The Beijing summer Olympics are more than four months away, but they’ll generate plenty of buzz in Seattle and San Francisco next week — buzz that will have nothing to do with sports and everything to do with morality.
The Olympic torch is scheduled to be carried through San Francisco on April 9, and the city is preparing for massive protests. Two days later, the Dalai Lama, the exiled Tibetan spiritual leader whose followers back home have had recent protests put down violently by Chinese troops, will arrive in Seattle for five days of events organized by a group called Seeds of Compassion.
The International Olympic Committee’s controversial decision to award the 2008 Games to Beijing posed a dilemma for the West, as does the West’s enormous and growing economic dependence on China.

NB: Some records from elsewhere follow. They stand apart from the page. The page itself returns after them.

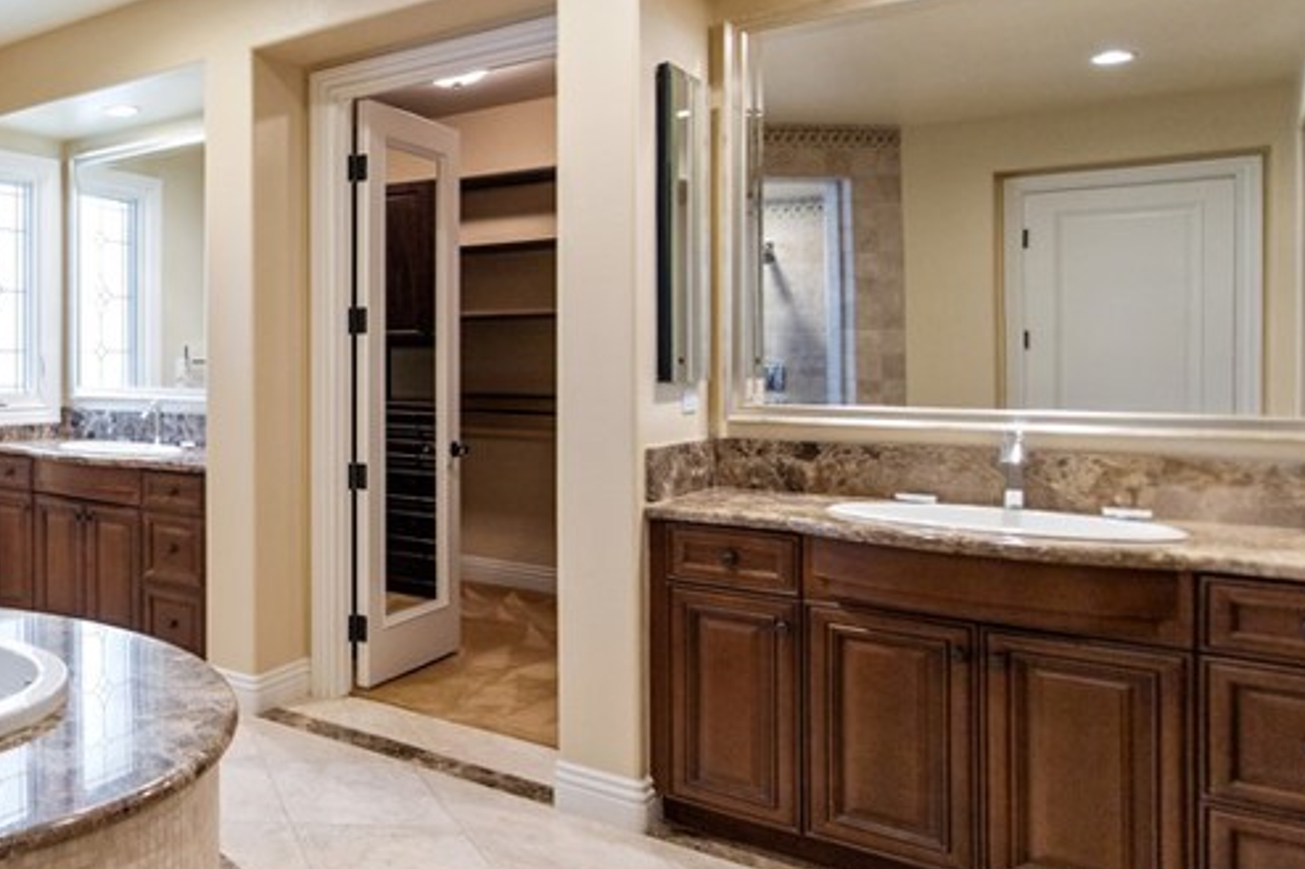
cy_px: 368
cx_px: 32
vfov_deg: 44.8
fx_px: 1051
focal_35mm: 29
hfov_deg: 52.2
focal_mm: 14
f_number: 2.8
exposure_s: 1/125
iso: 500
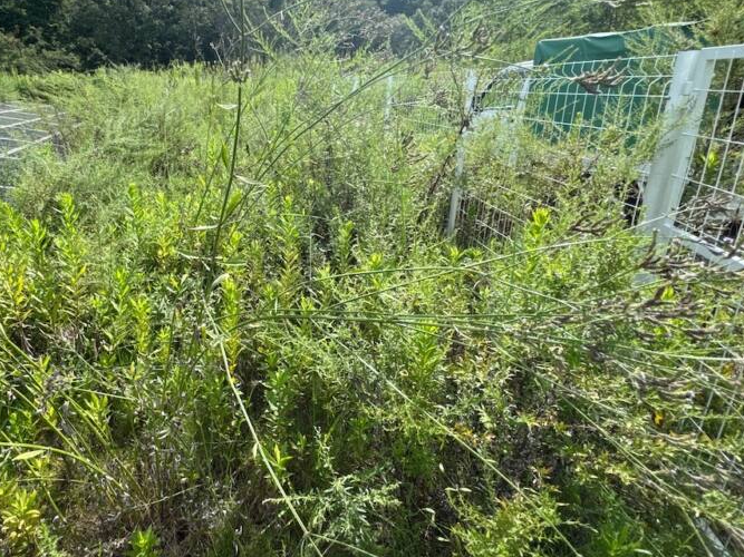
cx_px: 245
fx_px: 451
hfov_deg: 76.4
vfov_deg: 63.0
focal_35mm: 21
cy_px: 227
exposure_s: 1/1094
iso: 50
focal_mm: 2.22
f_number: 2.2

Does engaging China and its brutal, authoritarian regime help or hinder the prospects of its people to escape persecution?
The consensus view, that isolating China would be worse, probably is driven more by economic considerations than moral ones. Without a strong trade relationship with the world’s most populous nation, our own financial fortunes would suffer greatly. China is an enormous export market for our state alone (Boeing sells a whole lot of airplanes there), which translates into jobs. The big-box stores that save Americans so much money would have virtually empty shelves if not for Chinese imports. Plus, the deficit spending our federal government so depends on wouldn’t be possible without the Chinese government buying U.S. Treasury securities.
Putting China on the world stage as an Olympic host, it was hoped by many, would help draw it more toward the global mainstream, building upon the free-market expansion the communist regime has embraced. But the recent use of force against monks rallying for Tibetan independence has instead conjured memories of the bloody Tiananmen Square massacre of 1989. China’s support for the genocidal regime in Sudan continues, too.
China’s leaders, it seems, are sending a message that human rights will not be part of any progress the Games inspire within its borders. An understandable reaction is to consider an Olympic boycott, an idea that isn’t getting much traction but will no doubt be debated in the coming days.
The U.S.-led boycott of the 1980 Moscow Games following the Soviet invasion of Afghanistan was counterproductive, producing a hardship on the athletes but none of its intended results. The Soviet bloc’s tit-for-tat boycott of the 1984 Los Angeles Games magnified the error. Many experts say a boycott of the Beijing Games could spark an even more severe backlash against Tibetan protesters.
The better course is to use the Games’ international stage as a bully pulpit for calling global attention to China’s brutal suppression of its own people. The media will also have ample opportunity to showcase China’s growing environmental degradation, increasing global pressure on the government to clean up its act.
China is much too big and powerful to be pushed effectively. The West must exert influence where it can, though, and the Olympics could well provide such an opportunity — as long as we’re there for them.